The social housing regulator’s plan to place Cosmopolitan in a moratorium if it fails to strike a deal with new suitor Sanctuary means the investors are under pressure to reduce the rent levels they are charging or face losing all future income, it has emerged.
Last week 80,000-home Sanctuary stepped in and replaced Riverside as a prospective buyer of Cosmopolitan, but the regulator warned there was a lot of work to do before any deal could go ahead.
Under the Homes and Communities Agency’s back-up plan, it would use the 28-working day moratorium to safeguard Cosmopolitan’s social housing assets. This would involve the sale of its social homes in order to pay off the group’s secured creditors.
The 9,000 homes could, under these circumstances, be bought by a single provider or in smaller chunks.
However, a moratorium would not result in debts to unsecured creditors being paid. These include the owners of many of Cosmopolitan’s student developments, who are understood to have been holding out in talks over the terms of these leases.
A successful sale of the social homes could therefore leave investors empty-handed.

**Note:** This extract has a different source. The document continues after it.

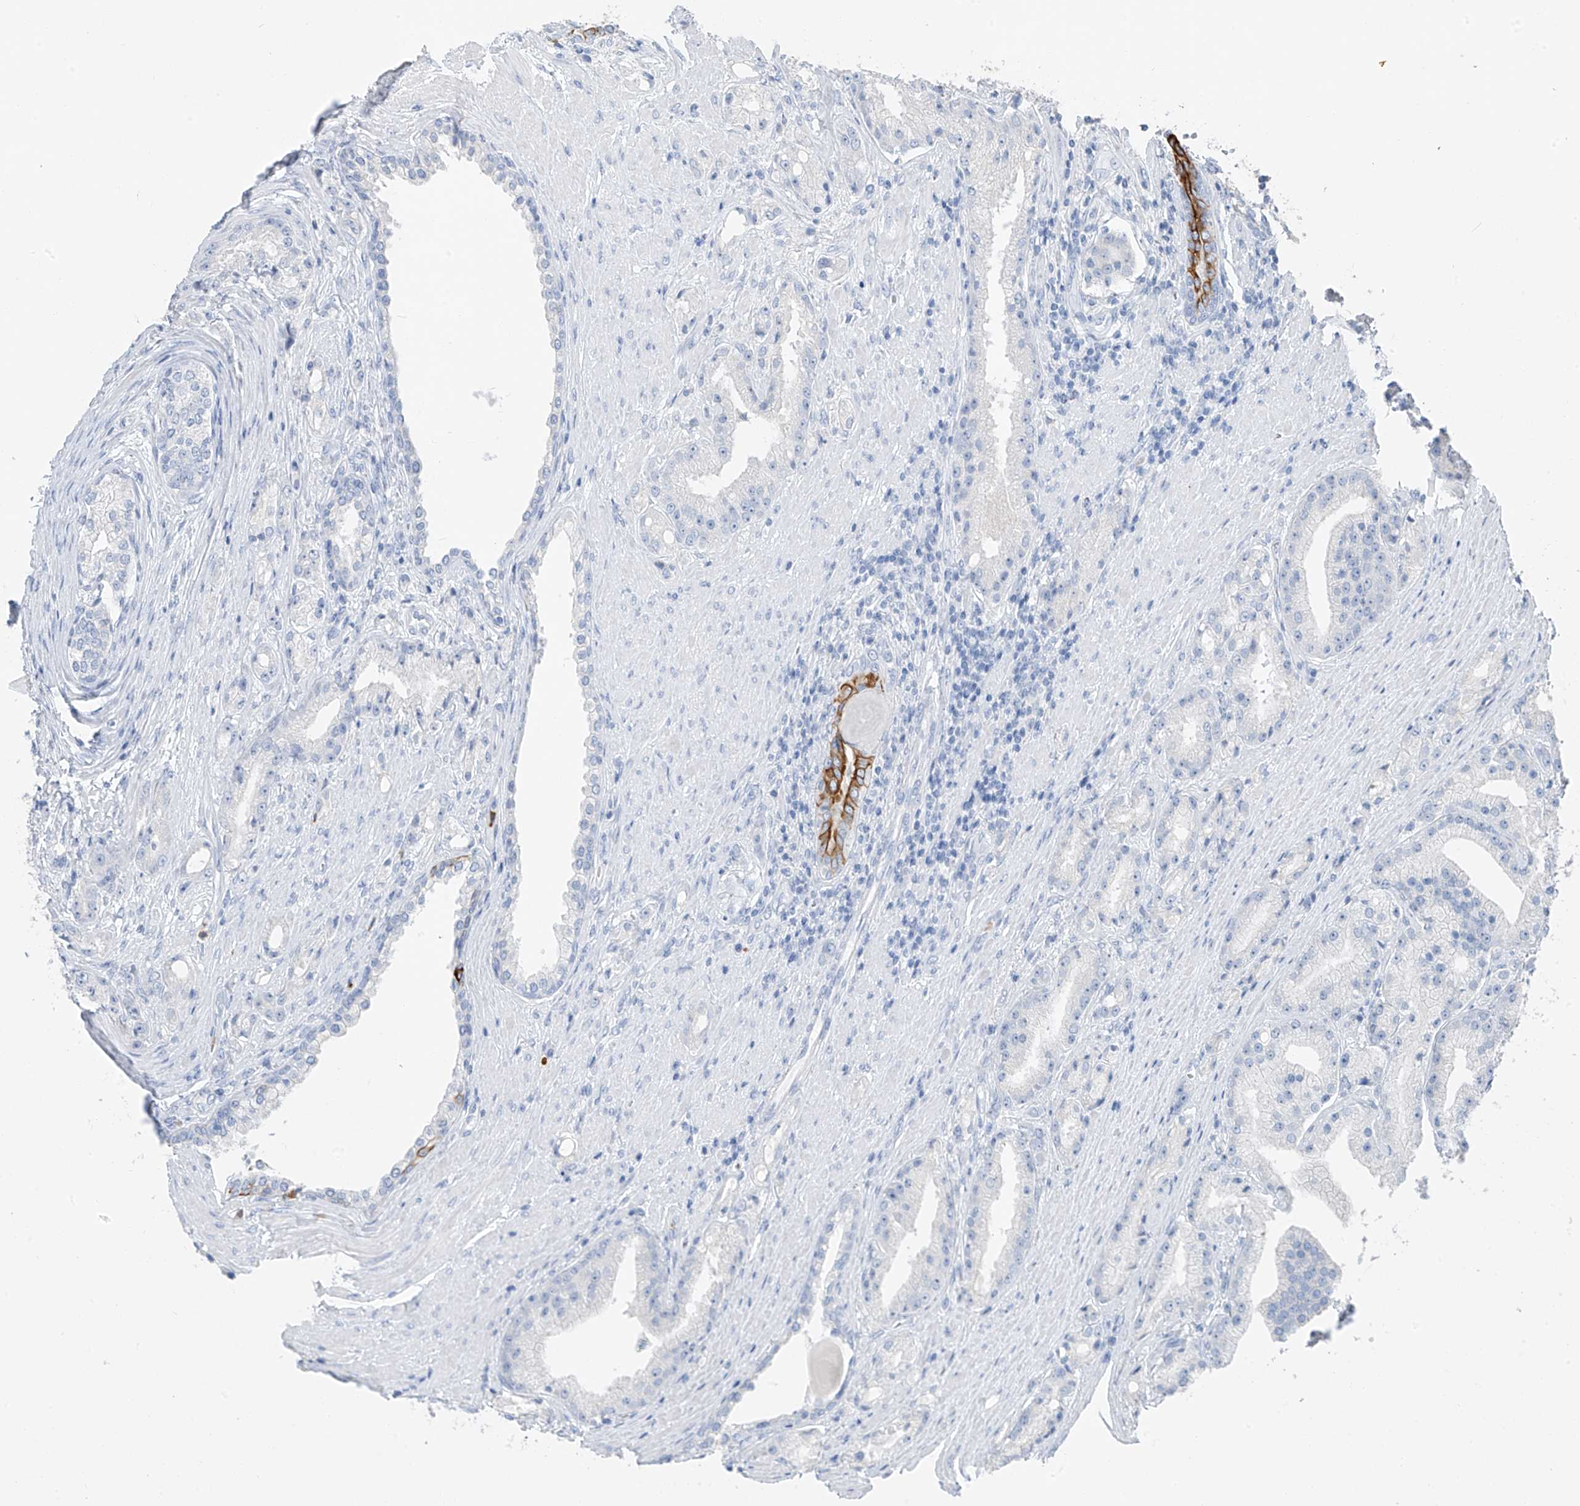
{"staining": {"intensity": "negative", "quantity": "none", "location": "none"}, "tissue": "prostate cancer", "cell_type": "Tumor cells", "image_type": "cancer", "snomed": [{"axis": "morphology", "description": "Adenocarcinoma, Low grade"}, {"axis": "topography", "description": "Prostate"}], "caption": "Immunohistochemistry of prostate adenocarcinoma (low-grade) exhibits no staining in tumor cells.", "gene": "PAFAH1B3", "patient": {"sex": "male", "age": 67}}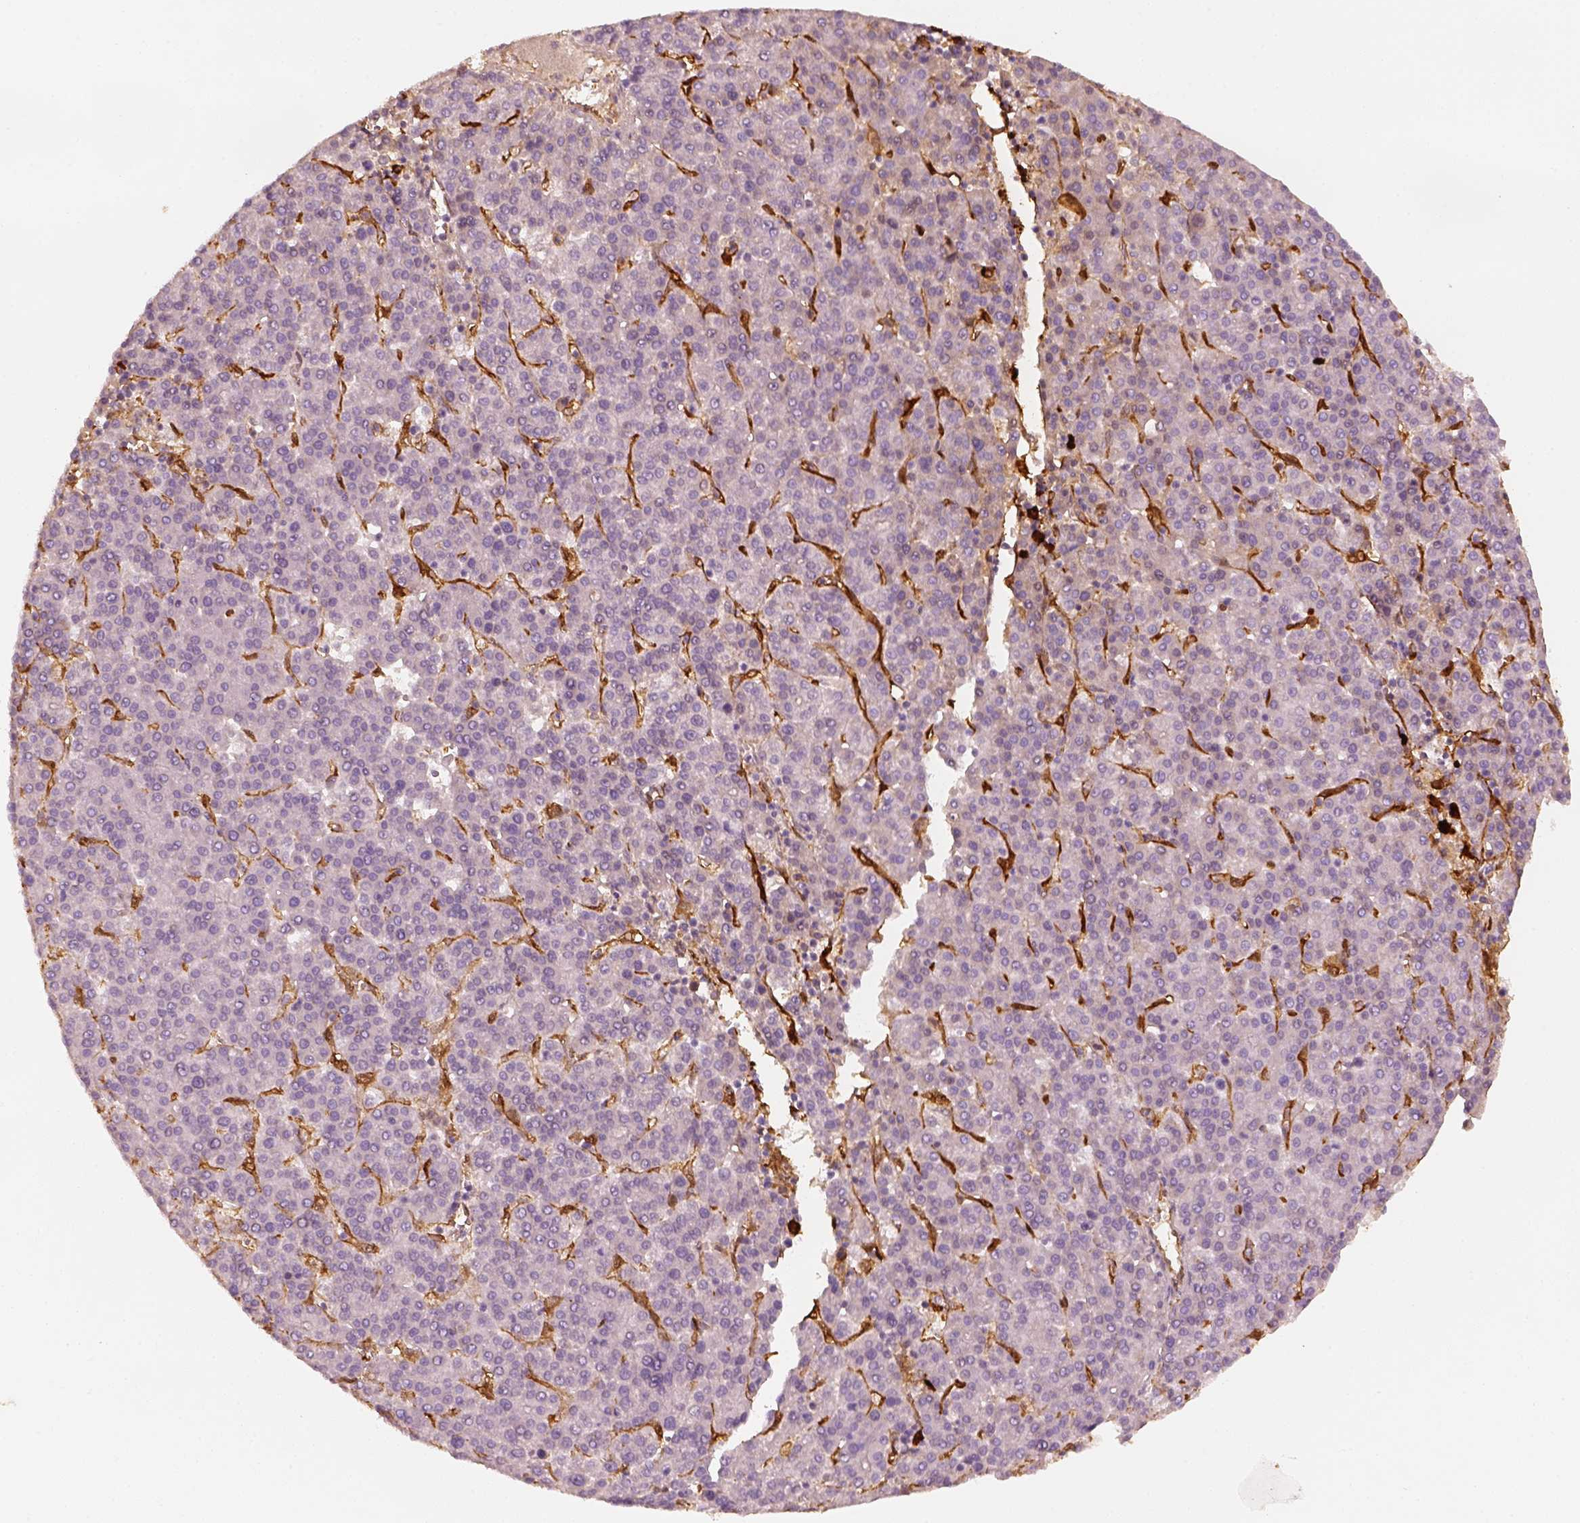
{"staining": {"intensity": "negative", "quantity": "none", "location": "none"}, "tissue": "liver cancer", "cell_type": "Tumor cells", "image_type": "cancer", "snomed": [{"axis": "morphology", "description": "Carcinoma, Hepatocellular, NOS"}, {"axis": "topography", "description": "Liver"}], "caption": "The photomicrograph displays no significant positivity in tumor cells of liver cancer.", "gene": "FSCN1", "patient": {"sex": "female", "age": 58}}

The leases, which have caused much of Cosmopolitan’s financial difficulty because they were guaranteed against its social homes, were used to fund around two thirds of its existing student stock.
Riverside is thought to have wanted Cosmopolitan to have sold these leases or agreed better terms on them before agreeing to a merger. The 54,000-home landlord pulled out of talks as it appeared the two sides were not close to striking a deal.
The HCA would not rule out the possibility that, under a moratorium, either Riverside or Sanctuary could buy all or some of Cosmopolitan’s social stock.